How to Follow-Up and Manage Your RSVPs

How to Follow-Up and Manage Your RSVPs

Every wedding invitation you send should include some way for the recipient to RSVP—to respond with a yes or no, and to include information about how many people will be attending your celebration. Unfortunately, not everyone will reply. You’ll have to estimate and assume that a dozen or more extra people may show up without ever responding.

In spite of those that don’t reply, you’ll still have a large quantity of RSVPs to handle during the weeks and months leading up to your wedding. Find out how to follow up and manage all your RSVPs so that the task doesn’t become stressful and overwhelming.

Make the RSVP Deadline Clear

On the RSVP card, specify a date by which you expect to be notified of the person’s plans. For example, you could say, “Please RSVP by April 10th.” Give your guests enough time to think ahead and make arrangements, usually 3-4 weeks.

Be sure to also give yourself a couple of weeks between the RSVP deadline and the wedding. After all, your expected attendance numbers determine venue arrangements, catering headcount, the number of wedding favors, and other significant details.

Use Online RSVPs

To make life easier for yourself and your guests, you could make it possible for them to RSVP via your wedding website or your wedding Facebook page, or through some other online service. This way, your guests don’t have to remember to mail the RSVP card. They can simply go online and quickly let you know whether or not they plan to attend.

With online RSVPs, you can manage emails by creating separate response folders, or by employing the features offered by the website or service you choose to use. Keeping everything online means that no paper responses can be misplaced or damaged.

Assign a Friend to Help with Paper RSVPs

If you want to use paper RSVP cards, have a box or bin where you place them immediately after you receive each one. Instead of handling them all yourself, appoint a trusted friend or relative (perhaps a bridesmaid) to go through them once a week and address any potential issues.

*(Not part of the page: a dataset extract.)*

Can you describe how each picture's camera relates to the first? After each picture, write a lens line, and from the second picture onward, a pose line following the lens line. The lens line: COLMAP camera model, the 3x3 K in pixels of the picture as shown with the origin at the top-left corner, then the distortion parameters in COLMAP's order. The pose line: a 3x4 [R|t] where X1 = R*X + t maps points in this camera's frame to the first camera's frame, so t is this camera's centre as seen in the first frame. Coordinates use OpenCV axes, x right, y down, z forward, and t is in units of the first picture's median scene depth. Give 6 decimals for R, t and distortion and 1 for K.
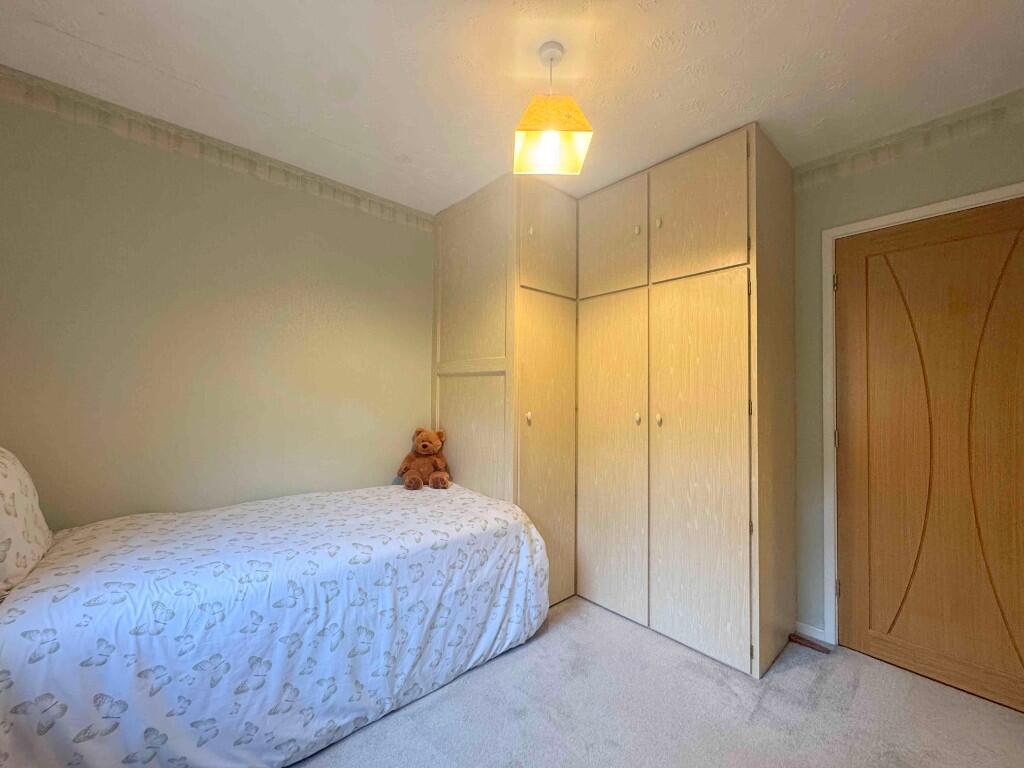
lens RADIAL K [[409.2, 0, 510.5], [0, 409.2, 384.7], [0, 0, 1]] dist [-0.004478, -0.000423]
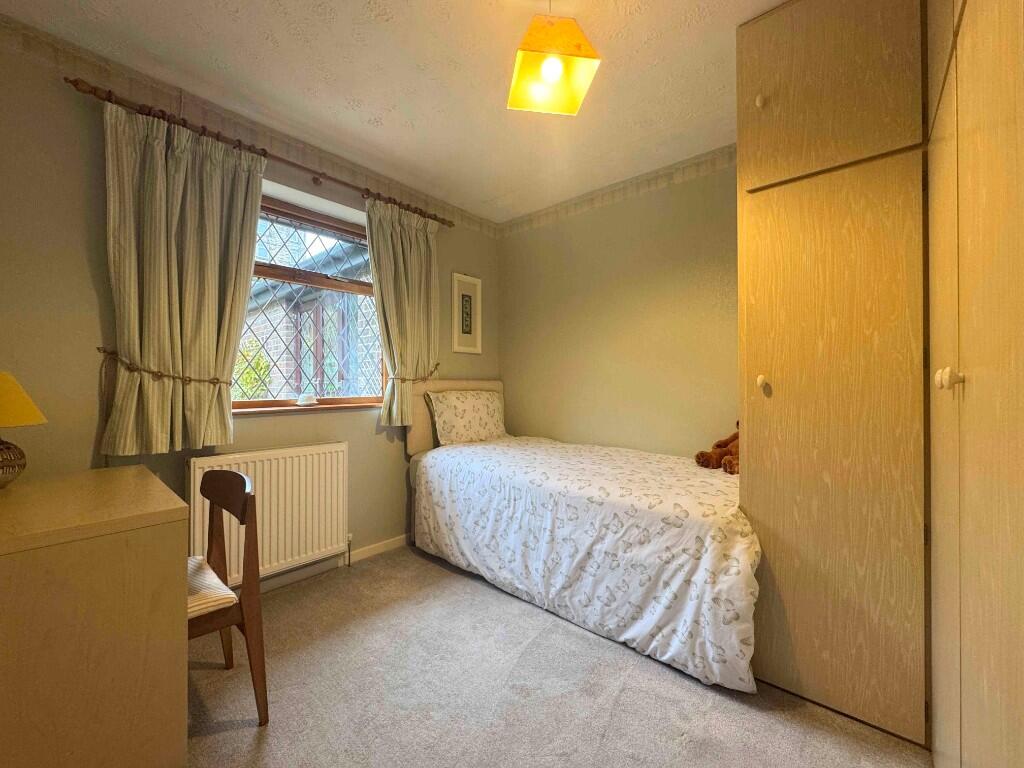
lens RADIAL K [[409.2, 0, 511.0], [0, 409.2, 384.3], [0, 0, 1]] dist [-0.004478, -0.000423]
pose [[0.122670, -0.009119, -0.992406, 0.856979], [0.030715, 0.999514, -0.005388, 0.094628], [0.991972, -0.029821, 0.122890, 0.671557]]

Even if you’re using paper invitations, you need an electronic master list—a spreadsheet or a document in which you (or your appointed RSVP manager) can record all the responses.

Recruit Helpers to Chase Down Non-Responders

If the deadline passes and potential guests still haven’t responded, recruit some friends to help you contact those tardy individuals via email, text, or phone call. You should make contact a day or two after the deadline. If you still cannot reach the person, you can probably assume that he or she isn’t coming to the wedding.

Deal with Problematic RSVPs

If someone writes in extra guests who weren’t invited or includes children on the RSVP note when children aren’t invited, you’ll need to determine whether or not this alteration is worth protesting. If you don’t want to offend the individual and you can handle the extra guests, you may choose to allow it; but in many cases, you may not be able to let it pass. Contact the person and politely clarify that due to space limitations or budget constraints, only those specifically listed on the invitation should attend.